And I stuck that way.  Until about a year ago.  Then, I got married, got depressed, and got busy.  Before you think too much into this, the depression and the marriage are two different things.  I was depressed because I was out of work, and then when I got back into work I was depressed because I wasn't seeing my husband much (hello, didn't I get married to remedy this problem?) and because of weight gain.

This is my deep dark secret.  I gained 15 pounds in the first six months of our marriage.  And it sent me round the bend of depression.  I never feel worse about myself than when I feel like I'm not where I want to be with my body.  To be honest, I've had a long, long struggle with this, probably like every single other girl my age.  I have a couple of things going for me.  First off, parents and now a life partner who value my personality and intellect.  I know that if I get really fat and ugly, my hubby will still love me.  Woooo.  Secondly, I have spent a long time coming to grips with myself and what I look like, and finding the little things I like about myself.  For example, I think I have nice feet.  As far as feet go, which I find vaguely repulsive.  Hahaha.  I have excellent teeth and devote a lot of time to keeping them healthy.  After so much flossing, mouthwashing, and brushing, I feel like I have a right to be proud of my teeth.  And I'll say it, I like my butt.  This post is all about being brutally honest, so there it is.  I like my butt.

These were not enough to keep me happy, though.  Everything else in my life was alright -- my job, my personal life, even my reading habits were okay -- but I was distinctly heavier than I wanted to be.  So in January, I got out my little pen and paper and made myself a list of New Year's resolutions.  They were as follows:

1.  Eat better.
2.  Exercise more.
3.  Read more than 50 books
4.  Write down one nice thing per day in my diary.

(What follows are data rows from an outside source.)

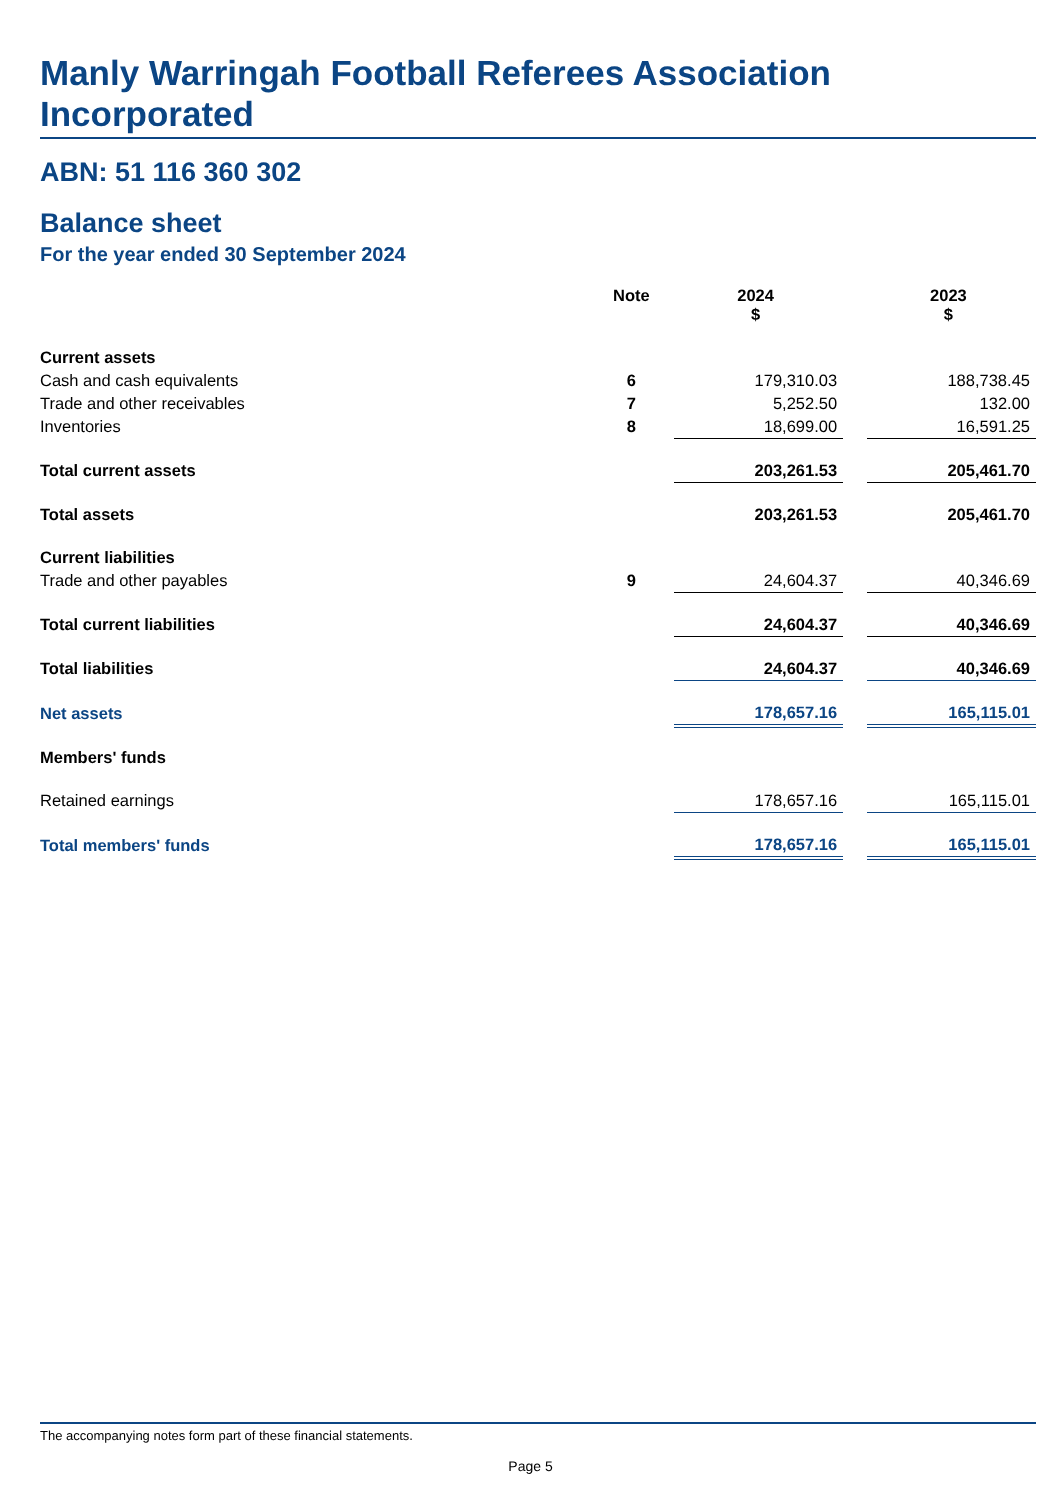Manly Warringah Football Referees Association Incorporated
ABN: 51 116 360 302
Balance sheet
For the year ended 30 September 2024
| | Note | 2024 $ | | 2023 $ |
| --- | --- | --- | --- | --- |
| Current assets | | | | |
| Cash and cash equivalents | 6 | 179,310.03 | | 188,738.45 |
| Trade and other receivables | 7 | 5,252.50 | | 132.00 |
| Inventories | 8 | 18,699.00 | | 16,591.25 |
| Total current assets | | 203,261.53 | | 205,461.70 |
| Total assets | | 203,261.53 | | 205,461.70 |
| Current liabilities | | | | |
| Trade and other payables | 9 | 24,604.37 | | 40,346.69 |
| Total current liabilities | | 24,604.37 | | 40,346.69 |
| Total liabilities | | 24,604.37 | | 40,346.69 |
| Net assets | | 178,657.16 | | 165,115.01 |
| Members' funds | | | | |
| Retained earnings | | 178,657.16 | | 165,115.01 |
| Total members' funds | | 178,657.16 | | 165,115.01 |
The accompanying notes form part of these financial statements.
Page 5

Let's work backwards.  First, write down one nice thing per day.  Has not happened.  Ah well.  Next: books.  So far, this year, including things I've re-read, I've read 9 books.  Oh my.  Now, granted, it's the beginning of summer and I'm planning on reading a bunch of kid books (which go by super fast).  Note to self. . .make list.  Hmm.  Third: exercise more.  Well, I ran in my first 5k, began doing yoga again, and can now run basically two miles straight.  Does that count?  And lastly, eat better.  Still working on it, but I'm trying much harder.

Here's where it gets nice for me.  After the 5k, I had two weeks of kind of sitting around, being fat and lazy, and eating whatever I wanted (stupid teacher appreciation week. . .so many bad foods that are so tasty and you eat them because you like being appreciated. . .).  After I went back to the gym, I weighed myself and I was back at my highest, where I was in January when I started trying to be healthier.  I had effectively taken several steps back and made no real progress.  I'll admit it.  I cried in the locker room.  It was my lowest point.  Fortunately, once you've hit rock bottom, there seem to be two major options: either have someone throw you a shovel, or make footholds and start climbing.  I decided to start climbing.

I got an app on my phone which laid out a weight-loss/exercise plan for myself.  I set a taret amount of calories and number of times I wanted to exercise per week.  I set myself a weight goal and I'm doing it by my birthday.  This has opened my eyes to a lot of things.  One: the reason I was overweight is glaringly obvious.  Too many calories, not enough exercise.  Secondly: burning calories at the gym is super fun!  And makes you feel super good about yourself when you burn, say, 400 calories in a sitting.  Or, should we say, in a running.  Thirdly: things have way more calories than you would think.  And I was eating a lot of the wrong things.  Just because the pasta is made partially of veggies doesn't actually make it any better for you.  Pasta is just the bane of my existence.  I don't really care that much about bread, I found a delicious and low-cal ice cream option, and I prefer lighter meats to dark meats anyhow.  But pasta.  Oh.  Low blow.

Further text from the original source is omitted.